Appellate courts do not hear evidence or conduct a trial — they examine the record of a case to determine if the trial court committed prejudicial error (error substantially affecting the appellant’s rights and duties). If so, the appellate court will reverse or modify the judgment and, if necessary, remand or send the case back to the lower court for further proceeding. If there is no prejudicial error, the appellate court will affirm the decision of the lower court.
The Supreme Court
(Federal Courts)
The nation’s highest tribunal — consisting of a Chief Justice and eight Associate Justices — principally reviews cases of the Federal Courts of Appeals but sometimes has original jurisdiction.
Appellate cases reach the Supreme Court by: 1. appeal by right where review by the court is mandatory (very few cases), or 2. the discretionary writ of certiorari (sir’•sho•rare’•ee) (most cases). If four Justices vote to hear the case, a writ is granted when there is a federal question of substantial importance or a conflict in the decisions.
Special Courts
(Federal Courts)
• The U.S. Court of Federal Claims hears claims against the United States.
• The U.S. Bankruptcy Courts hear and decide certain matters under the Federal Bankruptcy Code, subject to review by the U.S. District Court.
• The U.S. Tax Court hears certain cases involving federal taxes.
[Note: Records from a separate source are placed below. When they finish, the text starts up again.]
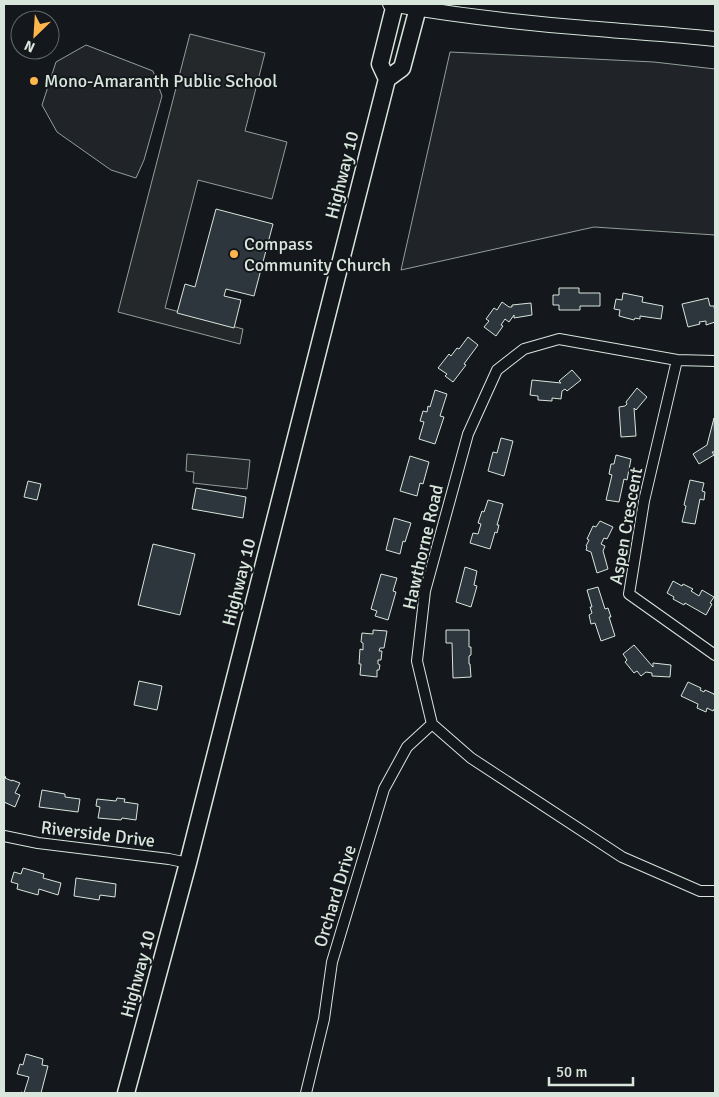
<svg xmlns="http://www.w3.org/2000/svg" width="719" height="1097" font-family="Signika,sans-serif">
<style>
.green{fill:#202428;stroke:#939e99}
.parking{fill:#24282b;stroke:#939e99}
.building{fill:#2c363c;stroke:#d8e6dc}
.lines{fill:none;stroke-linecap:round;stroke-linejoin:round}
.minor-casing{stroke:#d8e6dc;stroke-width:12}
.secondary-casing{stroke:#d8e6dc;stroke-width:16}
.trunk-casing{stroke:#d8e6dc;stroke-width:19}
.minor{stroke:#14181c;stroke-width:10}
.secondary{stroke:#14181c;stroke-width:14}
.trunk{stroke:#14181c;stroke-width:16}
.poi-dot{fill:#ffb74d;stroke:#14181c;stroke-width:2}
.labels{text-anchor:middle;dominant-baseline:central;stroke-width:4;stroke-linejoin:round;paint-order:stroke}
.poi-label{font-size:18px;fill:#d8e6dc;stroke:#14181c;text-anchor:start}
.street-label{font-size:18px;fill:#d8e6dc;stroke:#14181c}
</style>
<rect width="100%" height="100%" fill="#14181c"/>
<path class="green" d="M86,45L153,71L162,96L144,160L136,178L111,170L57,132L42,105L56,62Z
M450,52L654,62L715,69V235L594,227L401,270Z"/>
<path class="parking" d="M190,34L265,53L245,131L287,142L272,199L198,180L165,308L243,329L240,344L118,312Z
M187,454L250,460L247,489L193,483L194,472L186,471Z"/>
<path class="building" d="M216,209L273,224L254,296L226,289L224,296L241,300L234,328L177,313L185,284L195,287Z
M559,288H579V293H600V306H580V310H559V305H553V295H559Z
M623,293L643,297L642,302L663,306L661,319L640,316V319L635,318L634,320L619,316L620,310L614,309L616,299L622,300Z
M708,298L710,306H714L715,313V324V322L706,325V321L699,322L700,324L688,327L682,304Z
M502,302L509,307H512V305L531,303L532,315L514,318V315L509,322L505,319L501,325L503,326L496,336L484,327L489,321L486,319L494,308L497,310Z
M468,337L478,345L464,364L466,365L453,382L445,376L447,374L438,368L449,354L451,356L457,348L459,349Z
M572,370L581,380L567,391L565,389L562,391L561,399L552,398V401L538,400V396L530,395L532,380L561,383L559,381Z
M637,388L647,397L636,410L634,408L636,436L621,437L619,407L625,406L627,404L626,402Z
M435,390L447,394L440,416L444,417L435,444L419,439L424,422L420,421L423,411L427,412L428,406L430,407Z
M714,418L715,449L714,452H712L714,455L699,464L693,454L707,445Z
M501,438L513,441L504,476L488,471L493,452L497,453Z
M616,455L631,459L627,480L624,479L619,502L606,500L612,475L609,474L611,464H614Z
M410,456L429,462L423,484L420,483L417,496L400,491Z
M690,480L704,483L702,491L705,492L704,500L700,499L695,524L682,522L686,506L684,505Z
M28,481L41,484L37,500L24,497Z
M196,488L246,497L243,518L192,509Z
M488,500L503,504L497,525H499L497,533L495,532L490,549L470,543L473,533L478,534L481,524L478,523L482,511L484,512Z
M394,518L411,523L405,542L403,541L400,554L386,550Z
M600,521L613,527L607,539L604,538L601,544L605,546L603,551L608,569L597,573L591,552L586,550L587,547L586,546L589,540L587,539L593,526L596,527Z
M153,544L195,554L180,615L138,605Z
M465,567L477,571L474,585L477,586L471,607L456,602Z
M381,574L397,578L393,591L396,592L388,620L375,616L377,611L371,609Z
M673,581L682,586L683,584L693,589L691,591L699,596L702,590L714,597L710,603L712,604L706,615L685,603L684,605L673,599L674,597L667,593Z
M598,587L605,609L608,608L611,617H609L615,636L601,641L595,623L591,624L589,615L592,613L590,607H592L587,590Z
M373,630L387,631L384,648H380L379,651H382L381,660H378V664L380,665L379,670H377V677L360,675L361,664H359L360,649L363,650V643L361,642L362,633L373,634Z
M446,630H469V647H471V655L469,656V664H470L471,677L453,678L452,643H446Z
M634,645L653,667V663L671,665L670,677L652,676V673L646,672L641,676L637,671L634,673L625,662L627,660L623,654Z
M139,681L162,686L157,710L134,705Z
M688,682L701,688L700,690L704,692L705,690L714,694V695L715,696V710L714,709L713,711L707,708L706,712L697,708L698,704L681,696Z
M4,776L6,777L5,778L12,781V780L20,783L15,793L20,795L15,807L4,802Z
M42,790L65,794V797L80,799L78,812L39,807Z
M117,798L125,799L124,802L138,804L136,820L122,818L121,820L98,818L100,807L96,806L97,799L116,801Z
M23,868L44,874L43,878L61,883L58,895L39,889L38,895L17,889L18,884L11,882L14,872L21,874Z
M76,878L116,884L115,897L100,895L99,900L74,896Z
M26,1054L43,1059L42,1065L48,1066L41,1093H20L21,1092L24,1093L29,1077L17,1074L20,1064L23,1065Z"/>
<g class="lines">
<g class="minor-casing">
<path id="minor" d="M677,360L644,501L629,594L715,655
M715,361L677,360L559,339L524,349L497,370L468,434L425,591L417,661L432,724L471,758L622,857L700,891H715
M4,836L38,843L169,859L188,863
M306,1093L324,1019L332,962L384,789L407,747L432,724"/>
</g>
<g class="secondary-casing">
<path id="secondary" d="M390,4C455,15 521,23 586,28C629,32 672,34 715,39"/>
</g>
<g class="trunk-casing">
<path id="trunk" d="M387,79L402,68L419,4
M126,1093L188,863L387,79L380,64L395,4"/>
</g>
<use href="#minor" class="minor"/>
<use href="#secondary" class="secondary"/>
<use href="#trunk" class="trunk"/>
</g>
<g class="poi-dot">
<circle cx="34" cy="81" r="5"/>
<circle cx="234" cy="254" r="5"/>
</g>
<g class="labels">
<g class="poi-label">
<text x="44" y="81">Mono-Amaranth Public School</text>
<text x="244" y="244">Compass<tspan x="244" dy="21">Community Church</tspan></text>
</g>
<g class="street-label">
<text transform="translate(342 175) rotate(-76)">Highway 10</text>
<text transform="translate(626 526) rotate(-80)">Aspen Crescent</text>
<text transform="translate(423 547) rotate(-77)">Hawthorne Road</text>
<text transform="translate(239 582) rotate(-76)">Highway 10</text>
<text transform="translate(98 834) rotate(7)">Riverside Drive</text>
<text transform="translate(335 896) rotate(-73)">Orchard Drive</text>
<text transform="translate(138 974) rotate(-75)">Highway 10</text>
</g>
</g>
<rect width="719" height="1097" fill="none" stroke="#d8e6dc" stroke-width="10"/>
<g transform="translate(35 35) rotate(205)"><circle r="24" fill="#14181c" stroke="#626a69"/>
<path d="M0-4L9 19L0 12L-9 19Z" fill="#ffb74d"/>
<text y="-8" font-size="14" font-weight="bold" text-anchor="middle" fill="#d8e6dc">N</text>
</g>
<path d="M549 1077v8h84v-8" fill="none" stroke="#d8e6dc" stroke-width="2.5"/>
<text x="556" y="1077" font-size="15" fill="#d8e6dc" stroke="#14181c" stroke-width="4" paint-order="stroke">50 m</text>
</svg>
• The U.S. Court of Appeals for the Federal Circuit reviews decisions of the Court of Federal Claims, the Patent and Trademark Office, patent cases decided by the U.S. District Courts, the U.S. Court of International Trade, the Merit Systems Protection Board and the U.S. Court of Veterans Appeals.
Inferior Trial Courts
(State Courts)
Lowest level of the state court system: decide the least serious criminal and civil matters and conduct preliminary hearings in more serious criminal cases. Usually do not keep complete written records.
Small claims court — a type of inferior court — hears civil cases involving a limited amount of money with no juries, informal procedure, no attorneys. Appeals go to the trial court of general jurisdiction with no weight given to the small claims court decision.
Trial Courts
(State Courts)
Each state has trial courts of general jurisdiction, which may be called county, district, superior, circuit, or common pleas courts. They have no dollar limitation on civil cases, hear all criminal cases except minor offenses, and do maintain formal records of their proceedings.
Special Courts
(State Courts)
Some states have specialized courts, such as family courts, with jurisdiction over divorce and child custody cases or probate courts with jurisdiction over the administration of wills and estates.
Appellate Courts
(State Courts)
A state’s highest court — generally called the supreme court of the state — serves as a reviewing court and its decision is final except for cases reviewed by the U.S. Supreme Court. Most states have also created intermediate appellate courts to handle the large volume of cases.